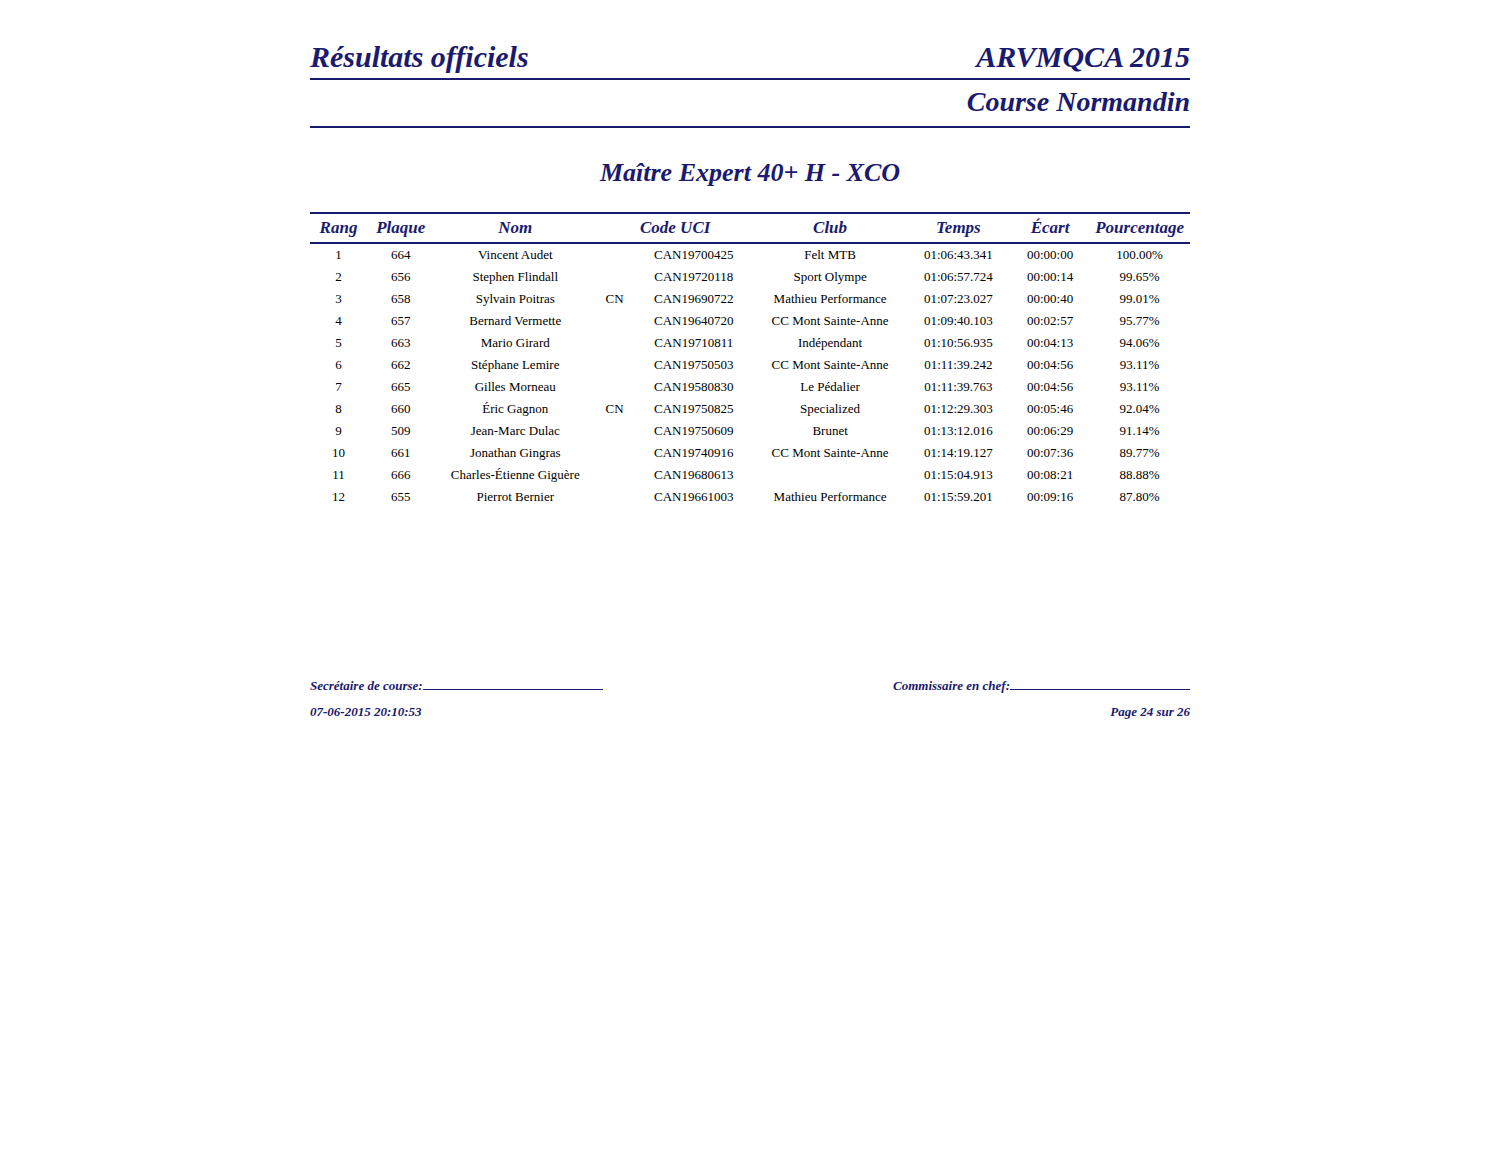Résultats officiels
ARVMQCA 2015
Course Normandin
Maître Expert 40+ H - XCO
| Rang | Plaque | Nom | Code UCI | Club | Temps | Écart | Pourcentage |
| --- | --- | --- | --- | --- | --- | --- | --- |
| 1 | 664 | Vincent Audet | | CAN19700425 | Felt MTB | 01:06:43.341 | 00:00:00 | 100.00% |
| 2 | 656 | Stephen Flindall | | CAN19720118 | Sport Olympe | 01:06:57.724 | 00:00:14 | 99.65% |
| 3 | 658 | Sylvain Poitras | CN | CAN19690722 | Mathieu Performance | 01:07:23.027 | 00:00:40 | 99.01% |
| 4 | 657 | Bernard Vermette | | CAN19640720 | CC Mont Sainte-Anne | 01:09:40.103 | 00:02:57 | 95.77% |
| 5 | 663 | Mario Girard | | CAN19710811 | Indépendant | 01:10:56.935 | 00:04:13 | 94.06% |
| 6 | 662 | Stéphane Lemire | | CAN19750503 | CC Mont Sainte-Anne | 01:11:39.242 | 00:04:56 | 93.11% |
| 7 | 665 | Gilles Morneau | | CAN19580830 | Le Pédalier | 01:11:39.763 | 00:04:56 | 93.11% |
| 8 | 660 | Éric Gagnon | CN | CAN19750825 | Specialized | 01:12:29.303 | 00:05:46 | 92.04% |
| 9 | 509 | Jean-Marc Dulac | | CAN19750609 | Brunet | 01:13:12.016 | 00:06:29 | 91.14% |
| 10 | 661 | Jonathan Gingras | | CAN19740916 | CC Mont Sainte-Anne | 01:14:19.127 | 00:07:36 | 89.77% |
| 11 | 666 | Charles-Étienne Giguère | | CAN19680613 | | 01:15:04.913 | 00:08:21 | 88.88% |
| 12 | 655 | Pierrot Bernier | | CAN19661003 | Mathieu Performance | 01:15:59.201 | 00:09:16 | 87.80% |
Secrétaire de course:
Commissaire en chef:
07-06-2015 20:10:53
Page 24 sur 26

::::

EXERCISE
Please write every line above out exactly as given, except for any pictures.

FINISHED TASK
Résultats officiels
ARVMQCA 2015
Course Normandin
Maître Expert 40+ H - XCO
| Rang | Plaque | Nom | Code UCI | Club | Temps | Écart | Pourcentage |
| --- | --- | --- | --- | --- | --- | --- | --- |
| 1 | 664 | Vincent Audet | | CAN19700425 | Felt MTB | 01:06:43.341 | 00:00:00 | 100.00% |
| 2 | 656 | Stephen Flindall | | CAN19720118 | Sport Olympe | 01:06:57.724 | 00:00:14 | 99.65% |
| 3 | 658 | Sylvain Poitras | CN | CAN19690722 | Mathieu Performance | 01:07:23.027 | 00:00:40 | 99.01% |
| 4 | 657 | Bernard Vermette | | CAN19640720 | CC Mont Sainte-Anne | 01:09:40.103 | 00:02:57 | 95.77% |
| 5 | 663 | Mario Girard | | CAN19710811 | Indépendant | 01:10:56.935 | 00:04:13 | 94.06% |
| 6 | 662 | Stéphane Lemire | | CAN19750503 | CC Mont Sainte-Anne | 01:11:39.242 | 00:04:56 | 93.11% |
| 7 | 665 | Gilles Morneau | | CAN19580830 | Le Pédalier | 01:11:39.763 | 00:04:56 | 93.11% |
| 8 | 660 | Éric Gagnon | CN | CAN19750825 | Specialized | 01:12:29.303 | 00:05:46 | 92.04% |
| 9 | 509 | Jean-Marc Dulac | | CAN19750609 | Brunet | 01:13:12.016 | 00:06:29 | 91.14% |
| 10 | 661 | Jonathan Gingras | | CAN19740916 | CC Mont Sainte-Anne | 01:14:19.127 | 00:07:36 | 89.77% |
| 11 | 666 | Charles-Étienne Giguère | | CAN19680613 | | 01:15:04.913 | 00:08:21 | 88.88% |
| 12 | 655 | Pierrot Bernier | | CAN19661003 | Mathieu Performance | 01:15:59.201 | 00:09:16 | 87.80% |
Secrétaire de course:
Commissaire en chef:
07-06-2015 20:10:53
Page 24 sur 26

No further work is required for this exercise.